> EXCERPTED TEXT:
-.-.-

But I found a couple sound clips here, getting ready for our last show and at the last show itself, where I used my Pete Cornish P-1 pedal (with Boss GE-7 EQ, RC Booster, delay), and I was super happy with the tones I was getting! Thought I would share them here. Cheers!

Pete Cornish P-1 David Gilmour Tone 2019





Comfortably Numb Second Solo - Wish You Were Here Band - Niagara Falls ON - Sep 21, 2019


----------



## Tarbender (Apr 7, 2006)

Very nice and tasty!


----------



## sunburst192 (Jan 28, 2016)

Tarbender said:


> Very nice and tasty!


Thanks so much I really appreciate that!


----------



## player99 (Sep 5, 2019)

Tone and playing, YES! 

Hairy legs, not so much.


----------



## sunburst192 (Jan 28, 2016)

player99 said:


> Tone and playing, YES!
> 
> Hairy legs, not so much.


 Ha! Well, I’d have to agree on that one!


----------



## leftysg (Mar 29, 2008)

Greatest song solo imo. Whenever I see a band performing CN I'm already holding my breath for the lead in bar before the second solo begins. While I can play my own couch rendition of solo one, no matter how many times I sit down to work on solo two it's always a work in progress. Thanks for sharing.

-.-.-

> REQUIREMENT 1:
According to the guitar forum thread, which other gear did the original poster use along with the Pete Cornish P-1 pedal?
> REQUIREMENT 2:
Using the guitar forum thread, explain why the original poster decided to share the sound clips.
> REQUIREMENT 3:
Write the next post in the guitar forum thread, following on from the last reply shown.

-.-.-

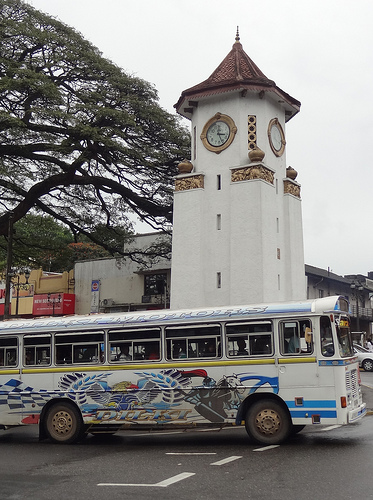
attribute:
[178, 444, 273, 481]
lines — white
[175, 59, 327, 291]
tower — white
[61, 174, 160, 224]
bare branch — large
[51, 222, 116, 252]
bare branch — large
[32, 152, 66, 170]
bare branch — large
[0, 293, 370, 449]
bus — white, older, painted, ornate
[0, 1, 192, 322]
tree — large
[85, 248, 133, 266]
roof — pointed, tiled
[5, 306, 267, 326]
bus company — white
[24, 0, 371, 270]
sky — white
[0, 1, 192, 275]
tree — large, green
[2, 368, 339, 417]
design — colorful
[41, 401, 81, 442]
tire — black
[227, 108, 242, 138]
frame — gold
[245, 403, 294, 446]
tire — large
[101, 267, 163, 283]
line — white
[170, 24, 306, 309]
clock tower — tall, white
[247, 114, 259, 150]
design — gold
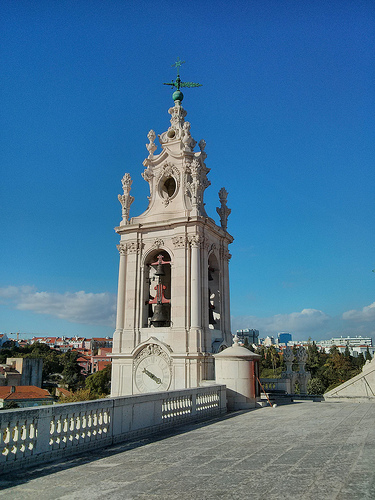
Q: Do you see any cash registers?
A: No, there are no cash registers.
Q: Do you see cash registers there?
A: No, there are no cash registers.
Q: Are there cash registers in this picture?
A: No, there are no cash registers.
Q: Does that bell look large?
A: Yes, the bell is large.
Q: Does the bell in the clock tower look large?
A: Yes, the bell is large.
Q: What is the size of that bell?
A: The bell is large.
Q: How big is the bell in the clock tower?
A: The bell is large.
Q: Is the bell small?
A: No, the bell is large.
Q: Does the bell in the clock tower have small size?
A: No, the bell is large.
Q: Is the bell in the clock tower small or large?
A: The bell is large.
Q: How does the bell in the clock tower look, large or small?
A: The bell is large.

-.-.-

> OUTPUT 1:
A Boss GE-7 EQ, an RC Booster, and a delay.

> OUTPUT 2:
The poster found clips recorded while getting ready for the band's last show and at the show itself, using the Pete Cornish P-1 pedal setup. The poster was very happy with the tones on them and thought they were worth sharing.

> OUTPUT 3:
----------



## sunburst192 (Jan 28, 2016)

leftysg said:


> Greatest song solo imo. Whenever I see a band performing CN I'm already holding my breath for the lead in bar before the second solo begins. While I can play my own couch rendition of solo one, no matter how many times I sit down to work on solo two it's always a work in progress. Thanks for sharing.


It’s certainly one of the greatest, I remember being moved to tears listening to it as a kid. Very inspiring! I think the most important thing when playing it is to really feel the emotion of it and be right there in the moment with that, not to worry about the specific notes, licks, and accuracy. That’s the thing that’s coming across that affects us when David plays it. It’s a powerful thing. Best wishes with it!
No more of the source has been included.